Chocolate: What Is It Anyway?


Ah, chocolate, that ancient aphrodisiac and portal to the spiritual realm, that soother of beasts, seductress of women, and killer of dogs. Where would be be without it? Chocolate has been used by human beings for over a thousand years, and probably even earlier. Originating in the Americas, chocolate was perfected and revered by the ancient Maya, especially as ritual drinks in religious rites.

Chocolate is made from the beans of the Theobroma cacao tree. Theobroma is Greek for Godfood, and we can certainly understand why. This odd tree grows giant pods from its branches and right from its trunk, pods filled with pale beans that are extremely bitter when eaten alone. But as everyone knows, when they are prepared and then mixed with a few other ingredients, they produce a sweet, ambrosial flavor that appeals to most people. The cacao tree is native to the New World, which explains why the ancient Maya were so fond of it, and introduced it to Europeans. In fact, the word cacao, from which comes coco and chocolate, is a Mayan word.

The giant bean pods are harvested manually and then broken open. The beans are removed, placed in containers, and covered with banana leaves, where they ferment for up to several weeks.
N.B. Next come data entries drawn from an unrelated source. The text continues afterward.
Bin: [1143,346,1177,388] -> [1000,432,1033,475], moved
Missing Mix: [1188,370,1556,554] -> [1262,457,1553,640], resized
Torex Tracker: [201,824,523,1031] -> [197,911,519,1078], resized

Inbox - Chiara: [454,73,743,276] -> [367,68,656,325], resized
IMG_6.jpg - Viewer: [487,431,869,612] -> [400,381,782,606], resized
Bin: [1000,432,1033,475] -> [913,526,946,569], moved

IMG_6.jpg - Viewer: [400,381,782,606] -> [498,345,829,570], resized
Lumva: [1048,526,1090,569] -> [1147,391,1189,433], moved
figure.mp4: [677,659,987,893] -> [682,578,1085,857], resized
Fermentation changes their chemical properties, turning the excessive bitterness into a flavor that is closer to the chocolate that we know and love. But they are still not ready for eating just yet. They are sun-dried for about a week, at which point they are ready to be shipped to a chocolate factory (Willy Wonka?).

At the chocolate factory, the beans are roasted, much like coffee beans are roasted. After the fermentation, drying, and roasting processes, the beans are dark brown, the color of edible chocolate. The beans are then cracked, and the husks are separated from the beans themselves. The cracked pieces of pure cacao beans are called nibs.

The nibs are crushed and ground into a paste called chocolate liquor. It consists of pure cacao, and the natural fat of the bean, called cacao butter. The chocolate maker adds sugar, usually vanilla, and any other desired flavorings into the mix. This paste is put into a machine called a conch, which further mixes and somewhat aerates the chocolate liquor. The maker may add some cacao butter and soy lecithin to the mixture to smoothen the texture. Finally, the chocolate is tempered, which involves heating and cooling it several times, while constantly stirring it. This not only improves the texture, but regulates the molecular and crystalline structures, so that it melts properly in the mouth, or in a pot for culinary uses. Thus, we have chocolate!

Chocolate has some amazing properties. It has been shown to activate some of the same brain processes in females as do romantic infatuation, and orgasm. Furthermore, chocolate with a high cacao content (usually called dark chocolate) has been shown to stimulate the immune system in a major way, and help prevent sickness and disease. Moreover, eating a moderate amount of chocolate every day causes most people to simply feel happier and healthier. These healthful effects are all caused by powerful phytochemicals in the cacao beans. And — get this — a University of Westminster study found that merely sniffing chocolate provides a boost to the immune system!

There is much debate among chocolate connoisseurs as to which country produces the best chocolate. I have my own opinion, but I will say that, overall, Switzerland and Belgium tend to consistently produce the finest chocolate. Of course, there is also some very excellent Mexican chocolate, especially that made by the Maya people using their ancient recipes. A chocolate’s quality can be measured in the complexity of its flavor. Another important measure is how smoothly and consistently the chocolate melts in your mouth. A chocolate that melts slowly, smoothly, and regularly, without clumps or a granulated texture, is often a high-quality chocolate, because its melting quality means that it was fermented and refined longer, and with more care, than a more industrial, mass-produced chocolate. Contrarily, a chocolate that melts quickly, and leaves chunks of slower-melting chocolate in your mouth, is usually the sign of a cheap or inferior chocolate.

But let’s face it. Most of us who love chocolate, eat it not for its health benefits, or its molecular properties. Instead, we eat it because it is sweet and delicious, and genuinely makes us feel a little better. It is a dark, seductive flavor that calms us and heightens our mood. It is an integral part of many pastries and desserts, and even an important part of some savory dishes, like certain Mexican mole sauces, and — oddly enough — Cincinnati chili. It adds a dark, rich, complex base to these savory dishes. Chocolate is truly the food of the gods. It is extremely healthy, it mimics love and orgasm, and it soothes and calms us. It is just another piece of evidence that food is closely and inseparably interwoven with human love.